Non-convex numerical optimization

79 Views Asked by At

I am looking for a way how to prove/show that one problem is easier to optimize(more robust to starting guesses) than another.

Suppose I have two non-convex functions from $L_1,L_2:\mathbb{R_+}^8\rightarrow\mathbb{R}$, and I am trying to numerically find their minimum on an unconstrained support $\mathbb{R}_+$.

Specifically I am dealing with two types of log-likelihood functions for the same data. However, where $L_2$ seems agnostic to starting points, $L_1$ converges to different local minima.

I have investigated contour subplots of $L_1$, i.e. keeping all parameters fixed except varying two of them. On the plot below black X are starting points, blue diamonds are points marked as local optima by the solver and red points are those points where optimizer converged to absurdly large values.

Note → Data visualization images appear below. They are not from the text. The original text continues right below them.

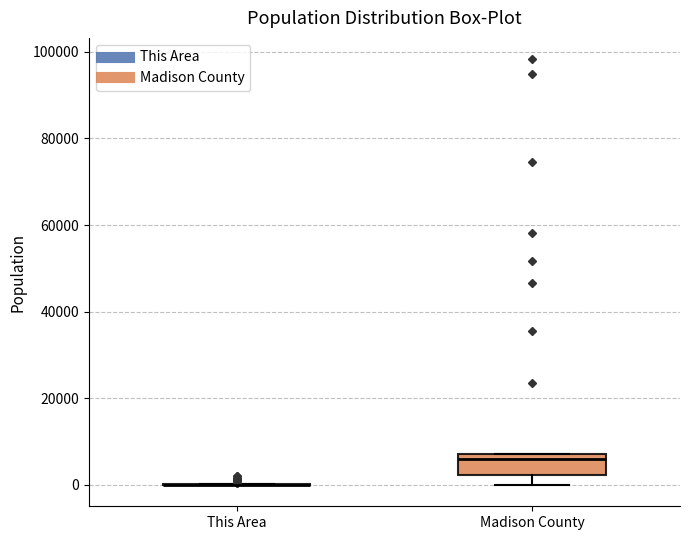

Which box is the tallest, from its lower edge to its upper edge?

Madison County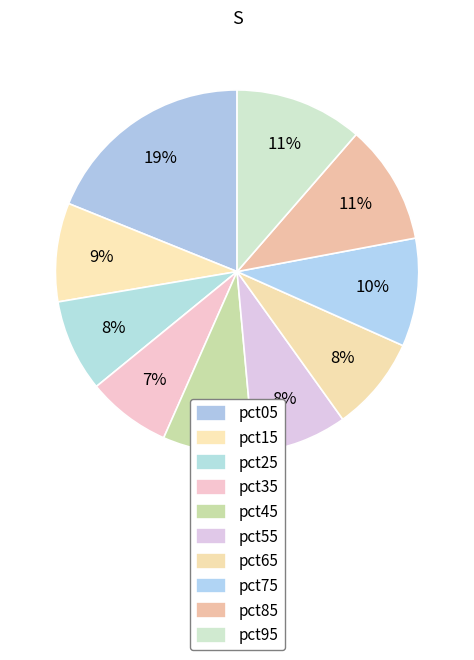

What is the smallest slice in the pie chart?

pct35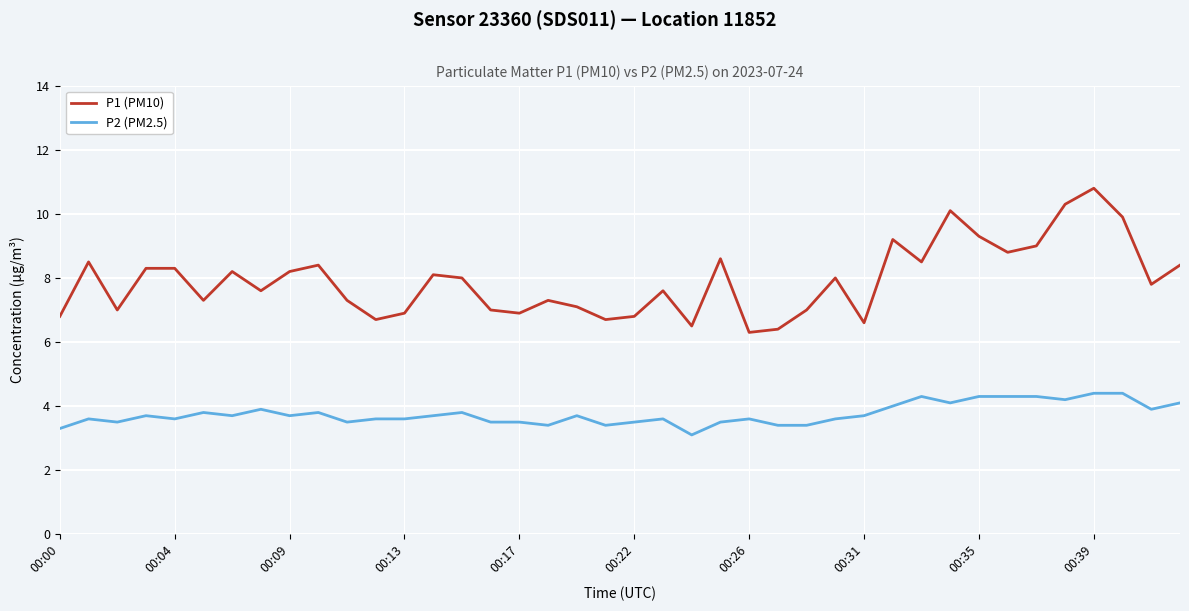

What is the greatest value displayed?

10.8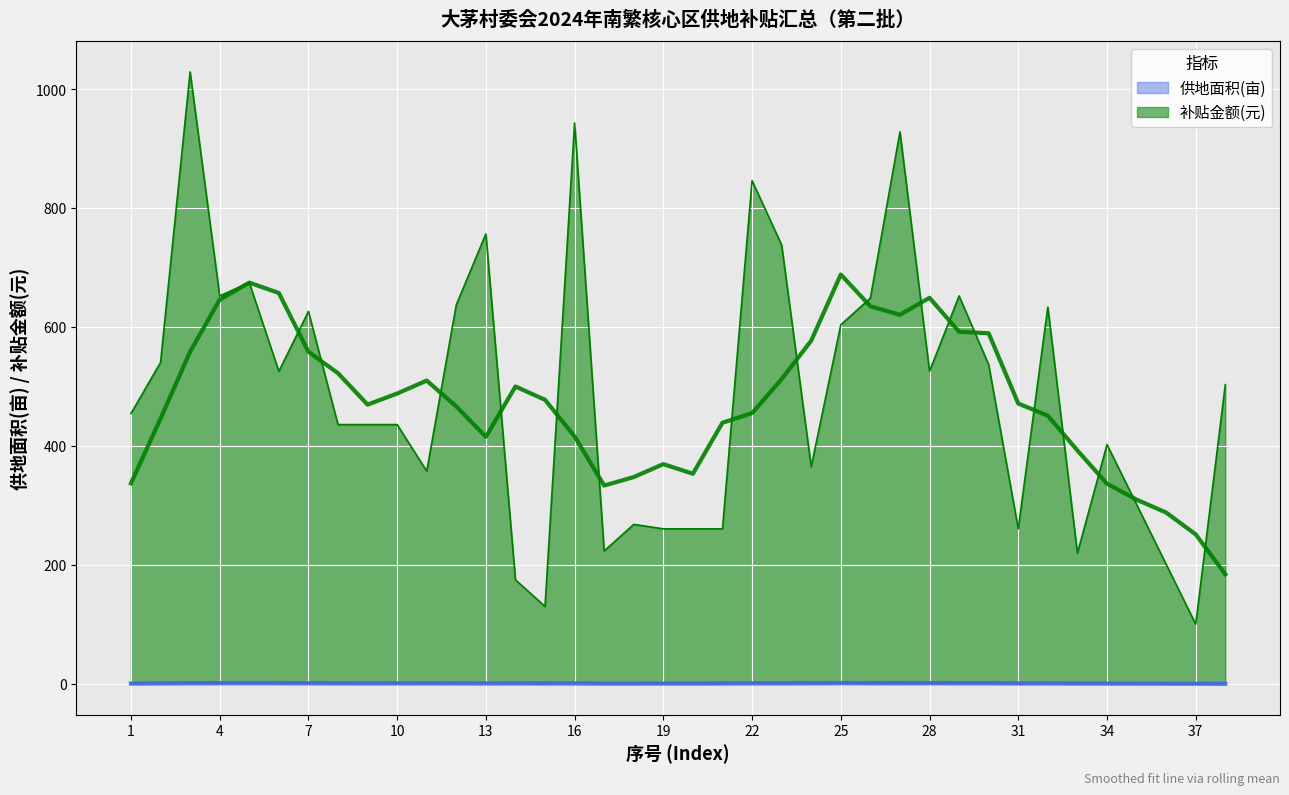

What is the total value across all series at 22?

848.7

Contour plot of L_1 showcasing convergence to different local minima (blue diamonds), points of failed convergence(red squares)

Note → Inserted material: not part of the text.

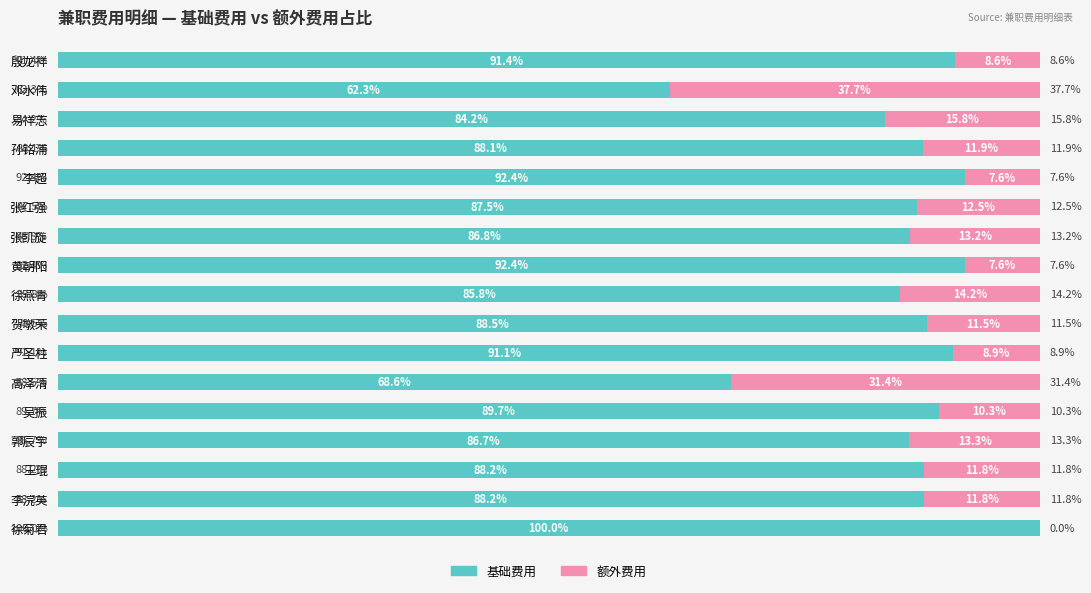

Reading right to left, what are all the values shown in this chart?

基础费用占比: 100.0	88.2	88.2	86.7	89.7	68.6	91.1	88.5	85.8	92.4	86.8	87.5	92.4	88.1	84.2	62.3	91.4
额外费用占比: 0.0	11.8	11.8	13.3	10.3	31.4	8.9	11.5	14.2	7.6	13.2	12.5	7.6	11.9	15.8	37.7	8.6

I notice that $L_2$ does not exhibit this behaviour (even though structurally is very similar to $L_1$) and therefore is more robust to the choice of starting guesses. I would like to get an idea why this happens. I have noticed that when comparing the two functions in some subspace of $\mathbb{R}^8$, $L_2$ is more "curved" than the other, as shown in a plot bellow. enter image description here

Can this be the reason and if so is there a mathematical (even numerical) way to show that one is more curved at a particular point than the other (perhaps using Hessian)?

Thanks!